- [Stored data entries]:
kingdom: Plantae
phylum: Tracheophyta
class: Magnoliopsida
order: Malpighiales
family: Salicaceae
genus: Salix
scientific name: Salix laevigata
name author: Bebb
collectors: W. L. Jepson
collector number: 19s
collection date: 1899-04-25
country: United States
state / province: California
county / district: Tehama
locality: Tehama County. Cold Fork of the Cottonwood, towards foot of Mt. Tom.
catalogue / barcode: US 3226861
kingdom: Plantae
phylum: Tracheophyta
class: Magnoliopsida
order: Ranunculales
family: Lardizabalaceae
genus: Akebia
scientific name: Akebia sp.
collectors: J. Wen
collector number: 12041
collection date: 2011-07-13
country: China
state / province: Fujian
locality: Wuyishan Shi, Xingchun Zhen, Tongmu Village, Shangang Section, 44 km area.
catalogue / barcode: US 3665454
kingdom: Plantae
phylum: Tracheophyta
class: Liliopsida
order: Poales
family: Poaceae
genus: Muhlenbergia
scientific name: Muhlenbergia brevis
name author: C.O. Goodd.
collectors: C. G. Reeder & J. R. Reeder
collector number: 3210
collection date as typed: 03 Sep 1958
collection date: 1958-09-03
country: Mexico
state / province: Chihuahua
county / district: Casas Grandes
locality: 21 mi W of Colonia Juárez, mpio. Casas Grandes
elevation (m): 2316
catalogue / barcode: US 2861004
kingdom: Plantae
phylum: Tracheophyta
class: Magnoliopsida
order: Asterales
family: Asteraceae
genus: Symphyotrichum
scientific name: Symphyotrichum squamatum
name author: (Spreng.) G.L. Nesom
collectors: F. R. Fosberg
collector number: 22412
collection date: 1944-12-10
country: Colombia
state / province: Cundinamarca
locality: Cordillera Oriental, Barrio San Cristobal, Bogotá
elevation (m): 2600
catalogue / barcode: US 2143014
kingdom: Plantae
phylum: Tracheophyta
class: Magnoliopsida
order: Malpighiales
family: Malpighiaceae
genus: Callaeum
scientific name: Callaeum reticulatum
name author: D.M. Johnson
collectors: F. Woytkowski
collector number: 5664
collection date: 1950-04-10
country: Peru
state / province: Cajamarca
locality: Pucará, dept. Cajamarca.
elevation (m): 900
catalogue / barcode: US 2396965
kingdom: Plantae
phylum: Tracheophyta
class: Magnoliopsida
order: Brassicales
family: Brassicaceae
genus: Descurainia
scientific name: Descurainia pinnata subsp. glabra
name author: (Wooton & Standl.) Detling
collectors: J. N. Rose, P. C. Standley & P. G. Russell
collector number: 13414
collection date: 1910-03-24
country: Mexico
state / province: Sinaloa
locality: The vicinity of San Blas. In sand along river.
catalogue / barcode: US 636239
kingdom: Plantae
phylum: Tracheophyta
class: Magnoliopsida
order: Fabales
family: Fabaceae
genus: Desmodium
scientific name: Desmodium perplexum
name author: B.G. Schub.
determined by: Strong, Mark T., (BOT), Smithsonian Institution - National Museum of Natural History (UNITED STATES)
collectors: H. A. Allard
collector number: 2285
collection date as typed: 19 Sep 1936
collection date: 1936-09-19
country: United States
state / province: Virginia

- [Written exercise]:
Can you rename "collector number" to "field number" throughout these lines, keeping everything else the same?

- [Result of this task]:
kingdom: Plantae
phylum: Tracheophyta
class: Magnoliopsida
order: Malpighiales
family: Salicaceae
genus: Salix
scientific name: Salix laevigata
name author: Bebb
collectors: W. L. Jepson
field number: 19s
collection date: 1899-04-25
country: United States
state / province: California
county / district: Tehama
locality: Tehama County. Cold Fork of the Cottonwood, towards foot of Mt. Tom.
catalogue / barcode: US 3226861
kingdom: Plantae
phylum: Tracheophyta
class: Magnoliopsida
order: Ranunculales
family: Lardizabalaceae
genus: Akebia
scientific name: Akebia sp.
collectors: J. Wen
field number: 12041
collection date: 2011-07-13
country: China
state / province: Fujian
locality: Wuyishan Shi, Xingchun Zhen, Tongmu Village, Shangang Section, 44 km area.
catalogue / barcode: US 3665454
kingdom: Plantae
phylum: Tracheophyta
class: Liliopsida
order: Poales
family: Poaceae
genus: Muhlenbergia
scientific name: Muhlenbergia brevis
name author: C.O. Goodd.
collectors: C. G. Reeder & J. R. Reeder
field number: 3210
collection date as typed: 03 Sep 1958
collection date: 1958-09-03
country: Mexico
state / province: Chihuahua
county / district: Casas Grandes
locality: 21 mi W of Colonia Juárez, mpio. Casas Grandes
elevation (m): 2316
catalogue / barcode: US 2861004
kingdom: Plantae
phylum: Tracheophyta
class: Magnoliopsida
order: Asterales
family: Asteraceae
genus: Symphyotrichum
scientific name: Symphyotrichum squamatum
name author: (Spreng.) G.L. Nesom
collectors: F. R. Fosberg
field number: 22412
collection date: 1944-12-10
country: Colombia
state / province: Cundinamarca
locality: Cordillera Oriental, Barrio San Cristobal, Bogotá
elevation (m): 2600
catalogue / barcode: US 2143014
kingdom: Plantae
phylum: Tracheophyta
class: Magnoliopsida
order: Malpighiales
family: Malpighiaceae
genus: Callaeum
scientific name: Callaeum reticulatum
name author: D.M. Johnson
collectors: F. Woytkowski
field number: 5664
collection date: 1950-04-10
country: Peru
state / province: Cajamarca
locality: Pucará, dept. Cajamarca.
elevation (m): 900
catalogue / barcode: US 2396965
kingdom: Plantae
phylum: Tracheophyta
class: Magnoliopsida
order: Brassicales
family: Brassicaceae
genus: Descurainia
scientific name: Descurainia pinnata subsp. glabra
name author: (Wooton & Standl.) Detling
collectors: J. N. Rose, P. C. Standley & P. G. Russell
field number: 13414
collection date: 1910-03-24
country: Mexico
state / province: Sinaloa
locality: The vicinity of San Blas. In sand along river.
catalogue / barcode: US 636239
kingdom: Plantae
phylum: Tracheophyta
class: Magnoliopsida
order: Fabales
family: Fabaceae
genus: Desmodium
scientific name: Desmodium perplexum
name author: B.G. Schub.
determined by: Strong, Mark T., (BOT), Smithsonian Institution - National Museum of Natural History (UNITED STATES)
collectors: H. A. Allard
field number: 2285
collection date as typed: 19 Sep 1936
collection date: 1936-09-19
country: United States
state / province: Virginia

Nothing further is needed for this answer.